Lambarde was born in London and after schooling was admitted into Lincoln’s Inn. He served as a justice of the peace for Kent and held other political posts as well. With a legal background and interest in history, he published a collection of Anglo-Saxon laws, Archaionomia (1568), as his first work. Lambarde set out to compile a description of his home shire, Kent. As he describes in the book, his aim was to: “shew in particular, the boundes [of the shire], the severall Regiments, Bishops Sees, Lasts, Hundredths, Fraunchises, Liberties, Cities, Markets, Borroughs, Castles, Religious houses, and Scools: The Ports, Havens, Rivers, Waters, and Bridges: And finally, the Hilles and dales, Parkes, and forests, & whatsoever the singularies, within every of the same.” He finished the manuscript in 1570. A Perambulation of Kent is the first such work for any county in England.
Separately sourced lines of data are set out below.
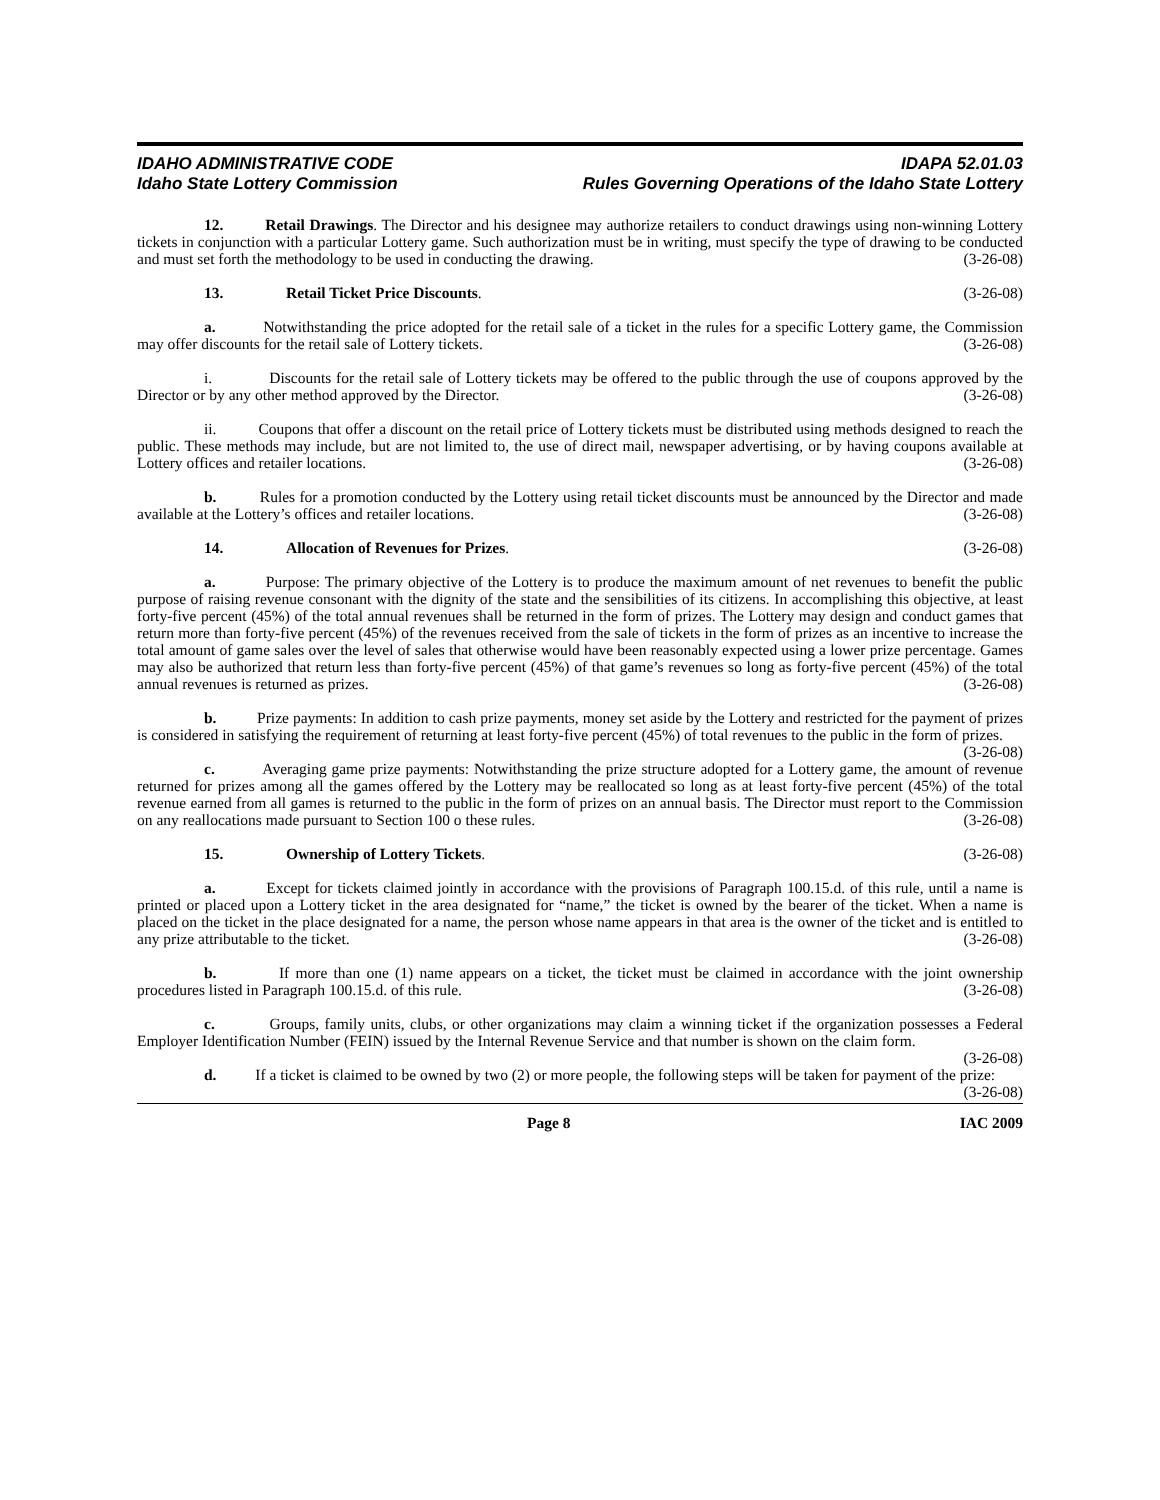IDAHO ADMINISTRATIVE CODE IDAPA 52.01.03
Idaho State Lottery Commission Rules Governing Operations of the Idaho State Lottery
12. Retail Drawings. The Director and his designee may authorize retailers to conduct drawings using non-winning Lottery tickets in conjunction with a particular Lottery game. Such authorization must be in writing, must specify the type of drawing to be conducted and must set forth the methodology to be used in conducting the drawing. (3-26-08)
13. Retail Ticket Price Discounts. (3-26-08)
a. Notwithstanding the price adopted for the retail sale of a ticket in the rules for a specific Lottery game, the Commission may offer discounts for the retail sale of Lottery tickets. (3-26-08)
i. Discounts for the retail sale of Lottery tickets may be offered to the public through the use of coupons approved by the Director or by any other method approved by the Director. (3-26-08)
ii. Coupons that offer a discount on the retail price of Lottery tickets must be distributed using methods designed to reach the public. These methods may include, but are not limited to, the use of direct mail, newspaper advertising, or by having coupons available at Lottery offices and retailer locations. (3-26-08)
b. Rules for a promotion conducted by the Lottery using retail ticket discounts must be announced by the Director and made available at the Lottery’s offices and retailer locations. (3-26-08)
14. Allocation of Revenues for Prizes. (3-26-08)
a. Purpose: The primary objective of the Lottery is to produce the maximum amount of net revenues to benefit the public purpose of raising revenue consonant with the dignity of the state and the sensibilities of its citizens. In accomplishing this objective, at least forty-five percent (45%) of the total annual revenues shall be returned in the form of prizes. The Lottery may design and conduct games that return more than forty-five percent (45%) of the revenues received from the sale of tickets in the form of prizes as an incentive to increase the total amount of game sales over the level of sales that otherwise would have been reasonably expected using a lower prize percentage. Games may also be authorized that return less than forty-five percent (45%) of that game’s revenues so long as forty-five percent (45%) of the total annual revenues is returned as prizes. (3-26-08)
b. Prize payments: In addition to cash prize payments, money set aside by the Lottery and restricted for the payment of prizes is considered in satisfying the requirement of returning at least forty-five percent (45%) of total revenues to the public in the form of prizes. (3-26-08)
c. Averaging game prize payments: Notwithstanding the prize structure adopted for a Lottery game, the amount of revenue returned for prizes among all the games offered by the Lottery may be reallocated so long as at least forty-five percent (45%) of the total revenue earned from all games is returned to the public in the form of prizes on an annual basis. The Director must report to the Commission on any reallocations made pursuant to Section 100 o these rules. (3-26-08)
15. Ownership of Lottery Tickets. (3-26-08)
a. Except for tickets claimed jointly in accordance with the provisions of Paragraph 100.15.d. of this rule, until a name is printed or placed upon a Lottery ticket in the area designated for “name,” the ticket is owned by the bearer of the ticket. When a name is placed on the ticket in the place designated for a name, the person whose name appears in that area is the owner of the ticket and is entitled to any prize attributable to the ticket. (3-26-08)
b. If more than one (1) name appears on a ticket, the ticket must be claimed in accordance with the joint ownership procedures listed in Paragraph 100.15.d. of this rule. (3-26-08)
c. Groups, family units, clubs, or other organizations may claim a winning ticket if the organization possesses a Federal Employer Identification Number (FEIN) issued by the Internal Revenue Service and that number is shown on the claim form. (3-26-08)
d. If a ticket is claimed to be owned by two (2) or more people, the following steps will be taken for payment of the prize: (3-26-08)
Page 8 IAC 2009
Lambarde’s carefully orchestrated tour was published in 1576 and dedicated “To his Countriemen, the Gentlemen of the countie of Kent.” It was reprinted in 1596; the present copy is a first edition.
Lambarde considered writing a similar work for all of Britain, but he set the idea aside when he learned that William Camden had already started such a project. In his completed Britannia, Camden wrote that “the county of Kent has been so exactly described in a work expressly on the subject by William Lambarde, a person of great learning and character, and so happy in his researches, that he has left very little for others.”
Coincidentally, the year after Perambulation was printed, William Harrison’s panoramic Description of England was published as the introductory section of Holinshed’s Chronicles. In 1579 Christopher Saxton issued his grand Atlas of the counties of England and Wales, with maps based on a detailed surveying of the entire kingdom.